Da ich den Wasserturm mit seinen Jugendstilornamenten auf der Viersener Straße in Augenschein nehmen wollte, verließ ich das Stadtgebiet, welches einst den mittelalterlichen Stadtkern umfasste. Über die große Kreuzung hinweg schritt ich und kam an de Bethesda-Krankenhaus vorbei, wo meine Mutter eine Augenoperation über sich ergehen lassen musste. Die Viersener Straße, über dessen geradlinigen Verlauf der Wasserturm von der Ferne zu sehen war, umstanden Gebäude aus der 1900er-Jahrhundertwende, deren Fassaden sich schön heraus geputzt hatten. Der Wasserturm begeisterte mich mit Allegorien und Symbolen, die mit dem Wasser zu tun hatten: ein Krebs, ein Wassermann oder ein Walroß waren auf die Ziegelsteinfassade aufgesetzt. Über den botanischen Garten und an der Kaiser-Friedrich-Halle tändelte ich zum Hauptbahnhof zurück. Um meinen Hunger zu stillen, schlenderte ich an der niederländischen Frittenbude, am Ende der Hindenburgstraße zum Hauptbahnhof gelegen, vorbei.

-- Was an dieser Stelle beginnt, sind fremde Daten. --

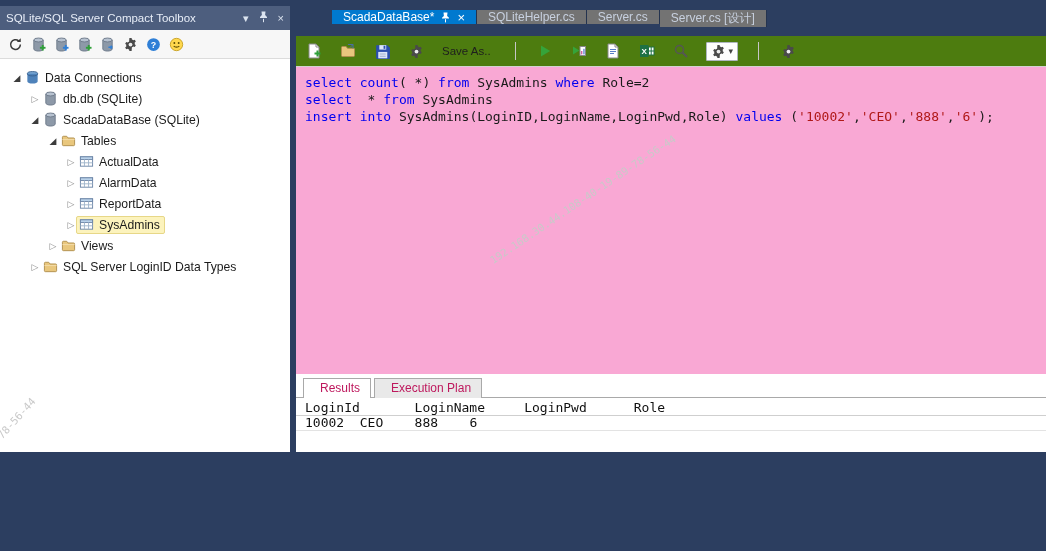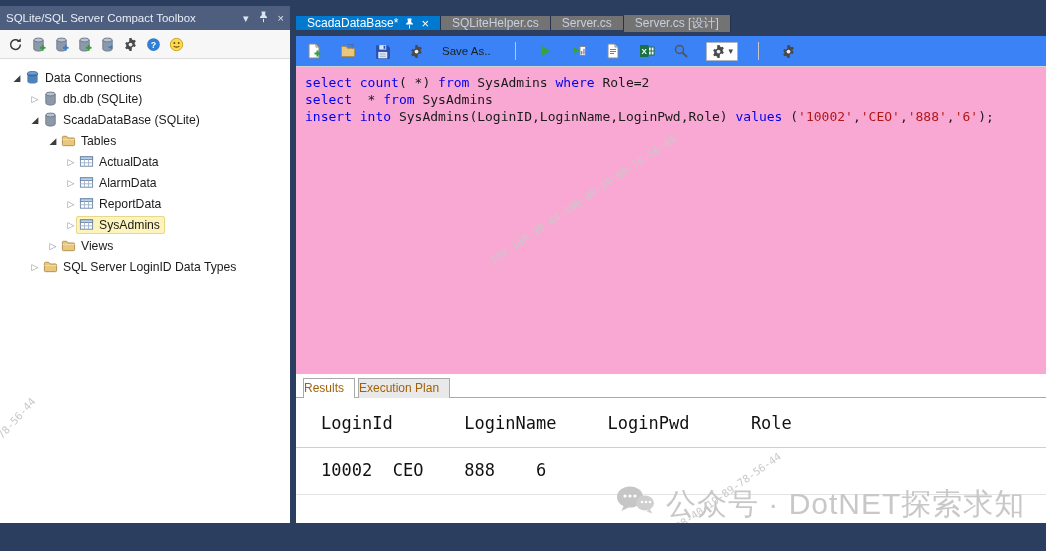--- a/index.html
+++ b/index.html
@@ -4,7 +4,7 @@
 <style>
   html,body{margin:0;padding:0;}
   body{width:1046px;height:551px;background:#2c3e60;font-family:"Liberation Sans",sans-serif;overflow:hidden;}
-  .stage{position:relative;width:1046px;height:523px;overflow:hidden;}
+  .stage{position:relative;width:1046px;height:452px;overflow:hidden;}
 
   
   .toolbox{position:absolute;left:0;top:6px;width:290px;bottom:0;display:flex;flex-direction:column;}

Super-lecker schmeckten die Fritten, zum Essen hockte ich mich draußen an die Tischgarnitur, wobei ich lauschen konnte, wie eine vierköpfige Familie ihre Leidenschaft für Computerspiele untereinander teilte. Sie diskutierten über die Levels, die sie erreicht hatten. Welche Grafikkarten optimale Farbeffekte ermöglichten. Über Spiele, die mir überhaupt nichts sagten, mit Ausnahme des Spiels „rain man“. Dustin Hoffmann ließ mit seinem Film grüßen, den ich vor sehr langen Zeiten im Kino gesehen hatte.